For code generation agents, the key metrics are accuracy of generated code, BLEU score or similar text similarity metrics, and functional correctness. Accuracy here means how often the generated code matches the expected solution or passes tests. BLEU score measures how close the generated code is to reference code in wording and structure. Functional correctness is the most important because code must run correctly, not just look similar.
Code generation agent design in Agentic Ai - Model Metrics & Evaluation
Unlike classification, code generation does not use a confusion matrix. Instead, we can think in terms of pass/fail on test cases:
Test Cases: 100
Passed: 85
Failed: 15
Pass Rate = 85/100 = 85%
Fail Rate = 15/100 = 15%
This pass/fail count acts like a simple confusion matrix for code correctness.
In code generation, the tradeoff is between generating code that compiles and runs (precision) and covering all requested features or requirements (recall).
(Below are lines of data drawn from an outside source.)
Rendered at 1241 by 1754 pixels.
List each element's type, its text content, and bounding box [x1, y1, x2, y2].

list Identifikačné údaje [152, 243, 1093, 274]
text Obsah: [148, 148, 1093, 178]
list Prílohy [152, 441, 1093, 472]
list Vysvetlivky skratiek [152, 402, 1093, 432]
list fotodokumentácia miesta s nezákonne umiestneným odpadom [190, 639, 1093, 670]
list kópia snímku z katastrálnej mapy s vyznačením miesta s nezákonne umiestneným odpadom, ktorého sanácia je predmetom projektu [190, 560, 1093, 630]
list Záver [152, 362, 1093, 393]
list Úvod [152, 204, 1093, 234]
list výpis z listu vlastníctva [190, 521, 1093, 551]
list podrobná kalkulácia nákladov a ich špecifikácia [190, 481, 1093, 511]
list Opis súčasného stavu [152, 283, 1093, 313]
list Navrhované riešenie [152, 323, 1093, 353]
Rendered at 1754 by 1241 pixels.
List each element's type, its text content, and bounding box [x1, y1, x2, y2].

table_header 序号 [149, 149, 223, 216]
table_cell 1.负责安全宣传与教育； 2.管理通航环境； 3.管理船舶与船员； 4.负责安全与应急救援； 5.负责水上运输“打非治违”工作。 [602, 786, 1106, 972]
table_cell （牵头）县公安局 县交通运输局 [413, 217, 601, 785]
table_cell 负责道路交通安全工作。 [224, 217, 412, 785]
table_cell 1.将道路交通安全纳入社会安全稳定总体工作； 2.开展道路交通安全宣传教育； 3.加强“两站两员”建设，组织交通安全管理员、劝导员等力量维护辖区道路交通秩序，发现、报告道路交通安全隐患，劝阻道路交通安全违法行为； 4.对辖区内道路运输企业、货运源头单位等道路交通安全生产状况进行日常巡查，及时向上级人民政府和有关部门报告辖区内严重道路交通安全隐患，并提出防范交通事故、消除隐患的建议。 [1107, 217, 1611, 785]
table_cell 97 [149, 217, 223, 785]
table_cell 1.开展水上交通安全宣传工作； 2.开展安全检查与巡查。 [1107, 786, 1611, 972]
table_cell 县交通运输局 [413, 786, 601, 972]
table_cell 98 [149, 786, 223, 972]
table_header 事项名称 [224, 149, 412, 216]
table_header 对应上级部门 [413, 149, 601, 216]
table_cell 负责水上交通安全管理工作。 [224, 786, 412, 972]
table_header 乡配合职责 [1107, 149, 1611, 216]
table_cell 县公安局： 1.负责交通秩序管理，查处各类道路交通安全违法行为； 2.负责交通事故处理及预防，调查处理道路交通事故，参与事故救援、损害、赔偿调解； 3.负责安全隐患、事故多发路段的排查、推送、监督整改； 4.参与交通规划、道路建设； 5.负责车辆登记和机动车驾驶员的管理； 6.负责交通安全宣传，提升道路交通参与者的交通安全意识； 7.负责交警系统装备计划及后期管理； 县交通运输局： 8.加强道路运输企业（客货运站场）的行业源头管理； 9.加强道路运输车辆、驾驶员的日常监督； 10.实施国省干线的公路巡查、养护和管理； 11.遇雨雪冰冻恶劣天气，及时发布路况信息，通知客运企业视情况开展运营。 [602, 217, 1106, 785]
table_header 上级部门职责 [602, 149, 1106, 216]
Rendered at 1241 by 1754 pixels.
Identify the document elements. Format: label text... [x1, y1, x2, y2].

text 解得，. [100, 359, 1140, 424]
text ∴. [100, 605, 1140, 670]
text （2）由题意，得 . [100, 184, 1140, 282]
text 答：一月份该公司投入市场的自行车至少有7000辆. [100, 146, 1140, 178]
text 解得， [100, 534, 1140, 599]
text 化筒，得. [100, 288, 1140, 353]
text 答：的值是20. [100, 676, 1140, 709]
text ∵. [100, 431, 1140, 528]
If the agent generates very safe but minimal code, it has high precision (few errors) but low recall (misses features). If it tries to generate complex code covering all features, it may have higher recall but lower precision due to bugs.
Example: A code agent that always generates a simple "Hello World" program has perfect precision but poor recall for complex tasks. One that tries to generate full apps may fail often, lowering precision.
Good: Pass rate above 90%, BLEU score above 0.7, and generated code passes all functional tests.
Bad: Pass rate below 50%, BLEU score below 0.3, and generated code frequently fails to compile or run.
Good code generation means the agent reliably produces working code that meets requirements. Bad means frequent errors or incomplete solutions.
- Overfitting: Agent memorizes training code but fails on new tasks.
- Data Leakage: Test code appears in training data, inflating pass rates.
- Accuracy Paradox: High BLEU score but generated code does not run correctly.
- Ignoring Functional Tests: Relying only on text similarity without running code.
Your code generation agent has 98% accuracy on training data but only 12% pass rate on new test cases. Is it good for production? Why or why not?
Answer: No, it is not good. The high training accuracy suggests overfitting, meaning the agent memorized training code but cannot generate correct new code. The low pass rate on test cases shows poor generalization, which is critical for production use.